Su ascendencia y su crianza, junto con su cableado cerebral, lo hacían a veces cruel e impulsivo. Lo conducían asimismo a una tolerancia al riesgo alta en extremo. Podía calcularlo fríamente y también abrazarlo con febrilidad. “Elon desea el riesgo como un fin en sí mismo –sostiene Peter Thiel, que se convirtió en su socio en los primeros tiempos de PayPal–. Parece disfrutar con él; de hecho, a veces se diría que es adicto a él”.
Llegó a ser una de esas personas que se sienten más vivas cuando se aproxima un huracán. “He nacido para la tormenta y la calma no va conmigo”, dijo en cierta ocasión el presidente de Estados Unidos Andrew Jackson. Lo mismo le sucede a Musk. Desarrolló una mentalidad de asedio que incluía una atracción, a veces un anhelo, por la tormenta y el drama, ambos intervinientes en las relaciones románticas que luchaba en vano por mantener. Se crecía en las crisis, los plazos y los aluviones salvajes de trabajo. Cuando se enfrentaba a desafíos tortuosos, la presión lo mantenía con frecuencia en vela durante la noche y le hacía vomitar. Pero también le daba energía. “Es un imán que atrae el drama –dice Kimbal–. Esa es su compulsión, el tema de su vida”.
Mientras escribía sobre Steve Jobs, su socio Steve Wozniak me sugirió que la gran pregunta que debía hacer era: ¿tenía que ser tan malvado? ¿Tan rudo y cruel? ¿Tan adicto al drama? Cuando le formulé la pregunta al propio Woz al final de mi relato, este me contestó que, si él hubiera dirigido Apple, habría sido más amable. Habría tratado a todos como si fueran su familia y no habría despedido sumariamente a la gente. Luego hizo una pausa y añadió: “Pero si yo hubiera dirigido Apple, puede que nunca hubiésemos fabricado el Macintosh”. Así pues, la pregunta sobre Elon Musk es: ¿podría haber sido más tranquilo sin dejar por ello de lanzarnos hacia Marte y hacia un futuro de vehículos eléctricos?
A comienzos de 2022 –después de un año marcado por treinta y un lanzamientos exitosos de cohetes por parte de SpaceX, por la venta de cerca de un millón de coches por parte de Tesla y por haberse convertido en el hombre más rico del planeta–, Musk hablaba con arrepentimiento de su compulsión por provocar dramas. “Necesito alejar mi actitud del modo crisis–me dijo– en el que llevo unos catorce años, o podría decirse que la mayor parte de mi vida”.
Se trataba de un comentario melancólico, no de un propósito de Año Nuevo.

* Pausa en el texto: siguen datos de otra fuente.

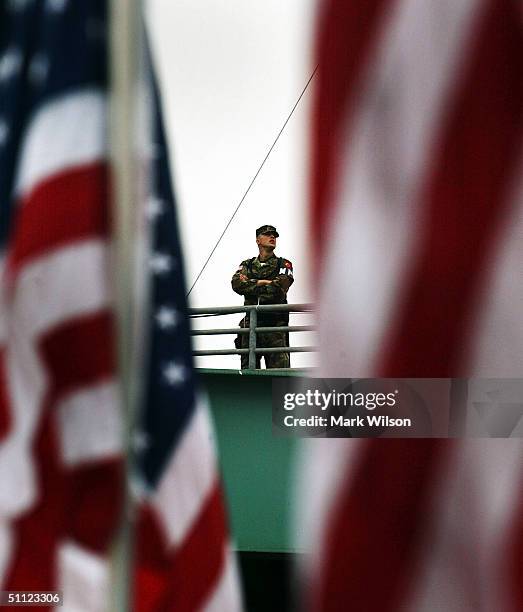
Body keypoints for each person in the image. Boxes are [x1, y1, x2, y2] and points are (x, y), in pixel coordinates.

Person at [231, 225, 294, 369]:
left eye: (274, 235)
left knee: (279, 376)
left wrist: (250, 285)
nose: (273, 237)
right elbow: (236, 284)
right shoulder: (247, 265)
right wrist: (261, 282)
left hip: (275, 326)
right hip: (251, 326)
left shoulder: (283, 264)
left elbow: (279, 289)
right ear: (258, 240)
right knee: (248, 374)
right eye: (268, 235)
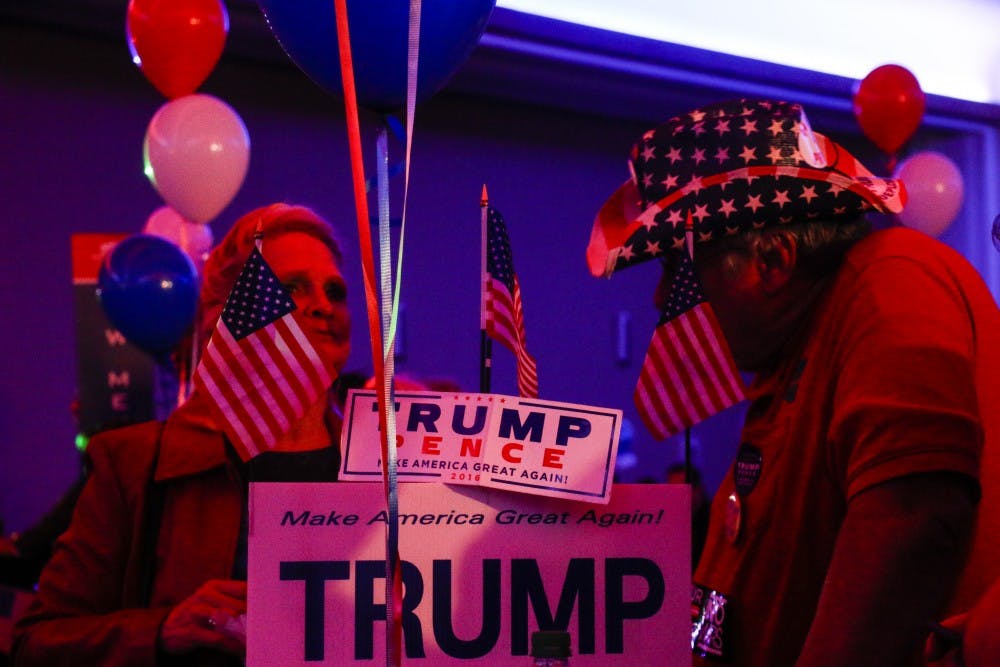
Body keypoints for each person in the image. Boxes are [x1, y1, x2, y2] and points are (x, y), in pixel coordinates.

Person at [586, 99, 1000, 666]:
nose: (663, 299)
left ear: (772, 260)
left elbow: (911, 519)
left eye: (678, 269)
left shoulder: (890, 278)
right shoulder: (796, 347)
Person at [12, 202, 352, 666]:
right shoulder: (135, 464)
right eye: (291, 287)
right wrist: (162, 630)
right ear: (231, 315)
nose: (322, 306)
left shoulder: (391, 464)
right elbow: (36, 641)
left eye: (335, 290)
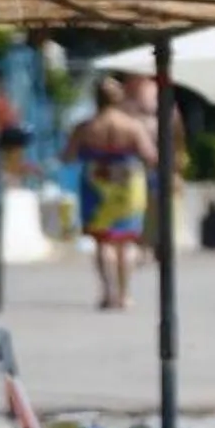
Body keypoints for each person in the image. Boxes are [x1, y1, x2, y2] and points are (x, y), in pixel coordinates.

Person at [67, 76, 155, 311]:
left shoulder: (86, 127)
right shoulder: (132, 125)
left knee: (103, 240)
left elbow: (68, 155)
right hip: (128, 183)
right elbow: (150, 155)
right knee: (125, 240)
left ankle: (108, 293)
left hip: (96, 183)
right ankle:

Incluso mientras hacía la promesa estaba comprando acciones de Twitter, el patio de recreo definitivo del mundo. Aquel abril hizo una escapada a la casa en Hawai de su mentor Larry Ellison, el fundador de Oracle, acompañado por la actriz Natasha Bassett, una novia ocasional. Le habían ofrecido un puesto en el consejo de Twitter, pero durante el fin de semana llegó a la conclusión de que aquello no era suficiente. Estaba en su naturaleza desear el control total. Así pues, decidió hacer una oferta hostil para comprar la empresa en su totalidad. Después voló a Vancouver para reunirse con Grimes. Permaneció allí con ella hasta las cinco de la madrugada jugando a un nuevo videojuego de rol, Elden Ring. En cuanto terminó, puso en marcha su plan y escribió en Twitter: “He hecho una oferta”.
A lo largo de los años, cada vez que estaba en un lugar oscuro o se sentía amenazado, regresaba a los horrores del acoso sufrido en el patio del colegio. Ahora tenía la oportunidad de ser su dueño.